### Your goal:
Copy out all the records, swapping each "slice" for "wedge" and keeping everything else the same.

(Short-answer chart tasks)

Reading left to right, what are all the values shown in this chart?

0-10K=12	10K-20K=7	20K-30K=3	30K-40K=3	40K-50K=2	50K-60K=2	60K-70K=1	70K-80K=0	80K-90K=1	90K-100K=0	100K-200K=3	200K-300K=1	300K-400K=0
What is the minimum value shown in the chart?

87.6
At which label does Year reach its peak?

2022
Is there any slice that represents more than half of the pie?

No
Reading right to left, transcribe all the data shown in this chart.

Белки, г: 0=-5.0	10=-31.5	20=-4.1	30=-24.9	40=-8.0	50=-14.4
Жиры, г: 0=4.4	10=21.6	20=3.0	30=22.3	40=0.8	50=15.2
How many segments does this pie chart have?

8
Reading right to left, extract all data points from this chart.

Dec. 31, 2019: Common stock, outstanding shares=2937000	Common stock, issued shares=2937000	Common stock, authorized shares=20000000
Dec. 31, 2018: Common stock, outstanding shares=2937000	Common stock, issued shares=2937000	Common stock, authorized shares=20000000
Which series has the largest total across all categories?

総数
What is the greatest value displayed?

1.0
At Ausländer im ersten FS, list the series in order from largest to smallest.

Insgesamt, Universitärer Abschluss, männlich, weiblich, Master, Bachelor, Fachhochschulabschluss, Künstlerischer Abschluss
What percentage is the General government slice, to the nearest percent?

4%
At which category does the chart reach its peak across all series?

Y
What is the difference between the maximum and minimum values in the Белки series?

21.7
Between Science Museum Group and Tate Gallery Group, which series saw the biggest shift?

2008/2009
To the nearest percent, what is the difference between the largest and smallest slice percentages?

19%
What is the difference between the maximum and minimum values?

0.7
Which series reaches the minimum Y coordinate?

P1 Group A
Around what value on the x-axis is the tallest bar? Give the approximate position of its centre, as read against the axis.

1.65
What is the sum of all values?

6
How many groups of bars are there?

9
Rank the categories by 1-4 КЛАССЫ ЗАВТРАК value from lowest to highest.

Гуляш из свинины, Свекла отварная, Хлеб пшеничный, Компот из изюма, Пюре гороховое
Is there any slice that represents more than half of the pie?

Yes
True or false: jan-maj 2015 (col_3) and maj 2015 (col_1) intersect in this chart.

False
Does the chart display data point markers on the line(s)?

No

### Response for this exercise:
Reading left to right, what are all the values shown in this chart?

0-10K=12	10K-20K=7	20K-30K=3	30K-40K=3	40K-50K=2	50K-60K=2	60K-70K=1	70K-80K=0	80K-90K=1	90K-100K=0	100K-200K=3	200K-300K=1	300K-400K=0
What is the minimum value shown in the chart?

87.6
At which label does Year reach its peak?

2022
Is there any wedge that represents more than half of the pie?

No
Reading right to left, transcribe all the data shown in this chart.

Белки, г: 0=-5.0	10=-31.5	20=-4.1	30=-24.9	40=-8.0	50=-14.4
Жиры, г: 0=4.4	10=21.6	20=3.0	30=22.3	40=0.8	50=15.2
How many segments does this pie chart have?

8
Reading right to left, extract all data points from this chart.

Dec. 31, 2019: Common stock, outstanding shares=2937000	Common stock, issued shares=2937000	Common stock, authorized shares=20000000
Dec. 31, 2018: Common stock, outstanding shares=2937000	Common stock, issued shares=2937000	Common stock, authorized shares=20000000
Which series has the largest total across all categories?

総数
What is the greatest value displayed?

1.0
At Ausländer im ersten FS, list the series in order from largest to smallest.

Insgesamt, Universitärer Abschluss, männlich, weiblich, Master, Bachelor, Fachhochschulabschluss, Künstlerischer Abschluss
What percentage is the General government wedge, to the nearest percent?

4%
At which category does the chart reach its peak across all series?

Y
What is the difference between the maximum and minimum values in the Белки series?

21.7
Between Science Museum Group and Tate Gallery Group, which series saw the biggest shift?

2008/2009
To the nearest percent, what is the difference between the largest and smallest wedge percentages?

19%
What is the difference between the maximum and minimum values?

0.7
Which series reaches the minimum Y coordinate?

P1 Group A
Around what value on the x-axis is the tallest bar? Give the approximate position of its centre, as read against the axis.

1.65
What is the sum of all values?

6
How many groups of bars are there?

9
Rank the categories by 1-4 КЛАССЫ ЗАВТРАК value from lowest to highest.

Гуляш из свинины, Свекла отварная, Хлеб пшеничный, Компот из изюма, Пюре гороховое
Is there any wedge that represents more than half of the pie?

Yes
True or false: jan-maj 2015 (col_3) and maj 2015 (col_1) intersect in this chart.

False
Does the chart display data point markers on the line(s)?

No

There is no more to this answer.